Cockrell School of Engineering
The University of Texas at Austin


Associate Professor Michael Pyrcz

Challenge: In the energy industry we have been working with “big data” for a long time. Our seismic surveys rival the volumes of data acquisition by Google and NASA, but they are highly variable over time and space. Also, we have a wide variety of well, seismic, and production-based subsurface measures spanning many scales and each are limited in veracity and coverage. The question we face is: how do we use all this data to support billion dollar investment decisions?

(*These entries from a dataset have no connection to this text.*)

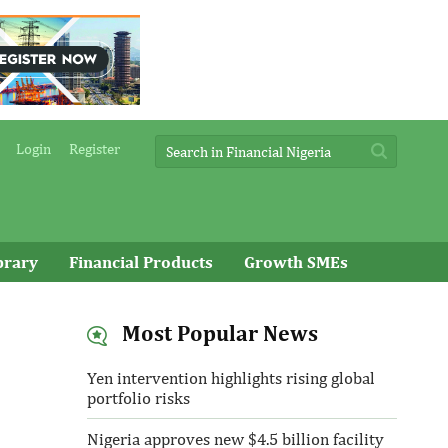
Login
Register
brary
Financial Products
Growth SMEs
Most Popular News
Yen intervention highlights rising global
portfolio risks
Nigeria approves new $4.5 billion facility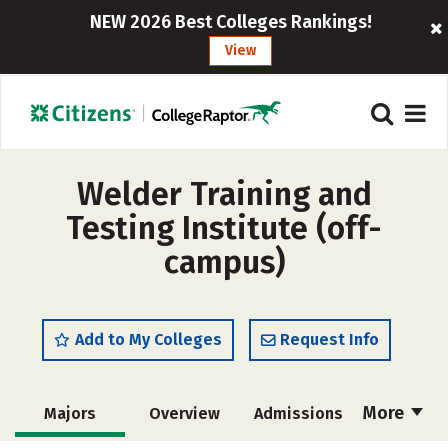
NEW 2026 Best Colleges Rankings!
View
Welder Training and
Testing Institute (off-
campus)
Add to My Colleges
Request Info
More
Majors
Overview
Admissions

Solutions: In the presence of big data, the following approaches are essential for the best possible integration to support development decision-making. (1) We must retain geoscience and engineering expert knowledge in all steps of subsurface modeling, and avoid the temptation of purely data-driven methods. (2) We should use established methods to “de-bias” and “impute missing data” to maximize the value of our available data. (3) We must use robust spatial statistical methods to integrate information from all data sources accounting for data location, scale, and accuracy, because the spatial context matters. (4) With appropriate geoscience and engineering context, we may leverage novel statistical learning or machine learning methods to infer and predict salient subsurface features and responses.

Professor Eric van Oort

Challenge: The question for oil and gas companies is whether or not they want to embrace big and messy data analytics, which is radically changing the industry, or ignore it at the risk of them being left behind and outcompeted by companies that champion the sophisticated use of data in all aspects of their business. There are excellent opportunities to use data to improve the time, cost, profitability, and safety of well construction. There will be a clear shift in required skill sets for petroleum engineers, who in the future will need data analysis and programming skills to effectively compete for industry jobs.      

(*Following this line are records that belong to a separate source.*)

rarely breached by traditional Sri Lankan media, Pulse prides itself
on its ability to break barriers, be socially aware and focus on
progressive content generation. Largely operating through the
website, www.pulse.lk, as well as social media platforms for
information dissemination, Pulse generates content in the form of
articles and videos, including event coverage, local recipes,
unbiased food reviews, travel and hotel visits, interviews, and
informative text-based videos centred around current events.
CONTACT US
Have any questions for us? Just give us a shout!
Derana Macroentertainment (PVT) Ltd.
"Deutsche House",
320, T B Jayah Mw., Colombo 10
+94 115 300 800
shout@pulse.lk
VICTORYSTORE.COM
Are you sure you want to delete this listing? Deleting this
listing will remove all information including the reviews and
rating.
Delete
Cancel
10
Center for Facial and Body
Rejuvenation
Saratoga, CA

Solutions: To help oil and gas companies in their goal to get (more) value from data, there needs to be facilitation of easy access to information effectively extracted from all types and sources of data (static vs. dynamic, structured and unstructured, old vs. new sensors, surface vs. downhole sensors, etc.). We can look to other industries and borrow tools such as spider bots, natural language recognition, machine learning and artificial intelligence to make sense of the data and turn it into valuable information. This information then needs to be visualized and made easily digestible, such that companies can use it in their business control processes to help reduce costs and achieve a completely safe work environment for their employees.

Academia has an important role to play in this facilitation, with the added benefits that (1) there are great R&D discoveries to be made in analyzing industry data thoroughly; (2) data analysis allows academia to teach and train students in an entirely novel and superior way, while at the same time providing them with the essential skills needed for their future data-centric careers.